Work task —
Decide whether each statement agrees with the forum thread on self-empathy, answering yes or no and quoting the exact words of the text that settle it: 1. Daydreaming is described as a way to take a break from suffering. 2. Empathy and pity are presented as the same thing. 3. Gaia was already familiar with the idea of accepting the habits before trying anything else.

Provided text —
──────
Regarding the habits you mentioned, first thing to do in the effort of changing them is to accept them, meaning, to stop hating them and hating yourself for performing these habits.
Your habit of daydreaming is about feeling better, taking a break from the suffering you mentioned earlier. Have empathy for yourself for suffering so much that you need to daydream so much.
Have empathy for yourself that you feel so lonely that you need to stalk your crush; that you are so distressed that you split your hair. Don’t hate yourself for these things, have empathy for yourself instead.
This change is about changing your attitude from self hate to self empathy. This change of attitude will take time and you will get better at it, but for now, consider it and let me know what you think/ feel about it.
anita
January 28, 2020 at 11:42 am #335534GaiaParticipantIt’s strange, I always was hard on myself for these habits but never really stopped considering I should feel sympathy for myself for performing these. I’m familiar with the concept of accepting them before trying to do anything else but you suggesting I should feel empathy for how much I suffer internally that I need them hit me differently
I don’t like to pity myself for awful my life is at the moment and I don’t want others such as future partners and friends to pity me neither, that’s why I react like this
January 28, 2020 at 11:57 am #335542AnonymousGuestDear Gaia:
There is a difference between empathy (or sympathy) and pity. If I felt pity for you, it would mean that I look down at you, thinking you are less than me, thinking something like: poor Gaia, she is so unfortunate being who she is, less intelligent than me. I am lucky I am not her..
No, no, no- empathy is not pity. Feeling empathy for you I think something like this: I used to suffer just like Gaia, she is just as intelligent as I am. Because I was where she is (and am still healing and learning), maybe I can teach her how I made progress so that she can have a better life. I know she is very intelligent, it is just that she has been stuck for so long, like I was.
──────
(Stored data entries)
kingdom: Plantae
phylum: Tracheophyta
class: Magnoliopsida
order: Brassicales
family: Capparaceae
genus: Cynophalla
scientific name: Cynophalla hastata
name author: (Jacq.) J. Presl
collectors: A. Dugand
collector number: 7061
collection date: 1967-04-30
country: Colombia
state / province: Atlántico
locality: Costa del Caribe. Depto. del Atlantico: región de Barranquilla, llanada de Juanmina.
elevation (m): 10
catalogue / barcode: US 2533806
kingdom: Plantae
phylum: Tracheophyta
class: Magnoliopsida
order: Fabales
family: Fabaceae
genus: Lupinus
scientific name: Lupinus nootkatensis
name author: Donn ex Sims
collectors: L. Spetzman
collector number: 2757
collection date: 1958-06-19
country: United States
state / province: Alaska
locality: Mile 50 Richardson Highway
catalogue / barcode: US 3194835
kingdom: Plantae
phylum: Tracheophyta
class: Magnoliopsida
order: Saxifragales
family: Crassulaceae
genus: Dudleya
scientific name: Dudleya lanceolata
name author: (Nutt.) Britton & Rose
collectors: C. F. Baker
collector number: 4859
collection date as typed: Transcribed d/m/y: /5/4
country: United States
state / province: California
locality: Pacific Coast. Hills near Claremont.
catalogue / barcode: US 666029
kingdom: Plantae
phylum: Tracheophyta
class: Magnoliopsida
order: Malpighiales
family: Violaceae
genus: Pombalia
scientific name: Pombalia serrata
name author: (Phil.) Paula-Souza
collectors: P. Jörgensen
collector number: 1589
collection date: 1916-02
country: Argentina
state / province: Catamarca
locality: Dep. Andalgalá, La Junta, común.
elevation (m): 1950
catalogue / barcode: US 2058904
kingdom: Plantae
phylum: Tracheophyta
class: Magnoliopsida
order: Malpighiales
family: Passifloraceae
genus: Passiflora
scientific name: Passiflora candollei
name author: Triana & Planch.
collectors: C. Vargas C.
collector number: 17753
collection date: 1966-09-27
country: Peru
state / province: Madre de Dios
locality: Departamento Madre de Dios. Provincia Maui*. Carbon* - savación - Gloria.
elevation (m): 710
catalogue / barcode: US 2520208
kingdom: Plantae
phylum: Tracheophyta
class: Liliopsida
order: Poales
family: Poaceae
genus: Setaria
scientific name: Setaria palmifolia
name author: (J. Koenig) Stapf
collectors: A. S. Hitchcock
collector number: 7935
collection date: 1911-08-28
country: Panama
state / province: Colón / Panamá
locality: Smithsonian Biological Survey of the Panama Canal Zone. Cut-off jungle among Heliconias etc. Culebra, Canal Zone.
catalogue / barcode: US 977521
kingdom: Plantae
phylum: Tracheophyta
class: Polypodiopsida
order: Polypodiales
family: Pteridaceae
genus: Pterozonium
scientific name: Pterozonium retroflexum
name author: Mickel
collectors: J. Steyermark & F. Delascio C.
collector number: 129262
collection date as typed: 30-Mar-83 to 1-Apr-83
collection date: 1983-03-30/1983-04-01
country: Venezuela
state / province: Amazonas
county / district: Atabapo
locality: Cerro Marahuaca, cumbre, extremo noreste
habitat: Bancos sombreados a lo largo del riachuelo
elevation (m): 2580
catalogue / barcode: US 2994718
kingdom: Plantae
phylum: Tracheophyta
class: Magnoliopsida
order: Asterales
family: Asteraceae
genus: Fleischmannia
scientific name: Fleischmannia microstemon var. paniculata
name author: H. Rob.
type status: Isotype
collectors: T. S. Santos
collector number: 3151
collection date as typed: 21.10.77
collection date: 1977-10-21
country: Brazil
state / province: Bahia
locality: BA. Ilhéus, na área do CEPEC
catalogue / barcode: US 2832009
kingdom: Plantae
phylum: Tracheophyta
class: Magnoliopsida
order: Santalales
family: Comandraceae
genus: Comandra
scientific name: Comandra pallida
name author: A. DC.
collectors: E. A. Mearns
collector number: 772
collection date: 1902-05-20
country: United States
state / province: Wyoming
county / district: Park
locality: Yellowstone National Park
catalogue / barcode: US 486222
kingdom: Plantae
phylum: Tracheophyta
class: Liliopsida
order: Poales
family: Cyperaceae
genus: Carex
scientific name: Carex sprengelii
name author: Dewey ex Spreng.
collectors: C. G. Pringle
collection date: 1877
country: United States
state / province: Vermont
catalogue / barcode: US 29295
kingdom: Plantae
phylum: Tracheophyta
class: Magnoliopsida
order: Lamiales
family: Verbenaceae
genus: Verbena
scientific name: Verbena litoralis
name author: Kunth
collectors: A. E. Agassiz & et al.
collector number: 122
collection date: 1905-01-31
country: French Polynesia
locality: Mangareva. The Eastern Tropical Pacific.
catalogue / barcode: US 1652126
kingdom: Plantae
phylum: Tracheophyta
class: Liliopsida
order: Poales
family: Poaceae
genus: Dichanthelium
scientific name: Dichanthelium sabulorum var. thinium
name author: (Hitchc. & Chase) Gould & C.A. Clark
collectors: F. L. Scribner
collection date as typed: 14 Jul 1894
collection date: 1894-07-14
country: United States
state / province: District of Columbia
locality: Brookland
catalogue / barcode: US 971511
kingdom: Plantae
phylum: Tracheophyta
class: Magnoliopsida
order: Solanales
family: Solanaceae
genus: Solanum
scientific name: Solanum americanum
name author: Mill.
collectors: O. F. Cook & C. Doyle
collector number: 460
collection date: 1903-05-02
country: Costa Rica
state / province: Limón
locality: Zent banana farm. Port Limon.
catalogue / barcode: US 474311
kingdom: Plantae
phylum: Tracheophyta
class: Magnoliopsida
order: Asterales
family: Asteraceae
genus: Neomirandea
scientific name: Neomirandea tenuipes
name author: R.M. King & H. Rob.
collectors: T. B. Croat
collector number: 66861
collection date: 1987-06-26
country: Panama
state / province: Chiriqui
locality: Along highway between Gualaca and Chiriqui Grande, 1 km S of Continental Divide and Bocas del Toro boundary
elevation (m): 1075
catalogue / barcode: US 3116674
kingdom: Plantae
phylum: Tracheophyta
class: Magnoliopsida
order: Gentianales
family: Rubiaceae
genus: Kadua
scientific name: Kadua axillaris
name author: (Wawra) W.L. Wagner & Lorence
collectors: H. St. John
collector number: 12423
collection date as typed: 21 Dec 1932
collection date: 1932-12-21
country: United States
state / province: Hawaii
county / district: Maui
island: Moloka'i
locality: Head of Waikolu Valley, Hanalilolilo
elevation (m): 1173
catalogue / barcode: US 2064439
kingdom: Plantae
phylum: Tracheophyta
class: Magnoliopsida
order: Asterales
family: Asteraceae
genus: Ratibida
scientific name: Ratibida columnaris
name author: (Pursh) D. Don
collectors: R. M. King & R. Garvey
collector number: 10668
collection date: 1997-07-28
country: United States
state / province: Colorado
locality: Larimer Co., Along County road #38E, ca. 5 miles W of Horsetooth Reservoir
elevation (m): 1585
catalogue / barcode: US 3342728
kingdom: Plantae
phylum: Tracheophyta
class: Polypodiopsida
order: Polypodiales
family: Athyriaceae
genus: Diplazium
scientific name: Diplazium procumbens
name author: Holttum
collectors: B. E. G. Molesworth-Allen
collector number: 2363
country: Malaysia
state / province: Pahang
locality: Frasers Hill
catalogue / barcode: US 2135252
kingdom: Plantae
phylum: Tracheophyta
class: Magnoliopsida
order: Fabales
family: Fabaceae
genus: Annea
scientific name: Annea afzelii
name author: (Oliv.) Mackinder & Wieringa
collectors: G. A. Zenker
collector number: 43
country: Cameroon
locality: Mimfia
──────
Expected answer —
1. Yes: "Your habit of daydreaming is about feeling better, taking a break from the suffering you mentioned earlier."
2. No: "No, no, no- empathy is not pity."
3. Yes: "I’m familiar with the concept of accepting them before trying to do anything else"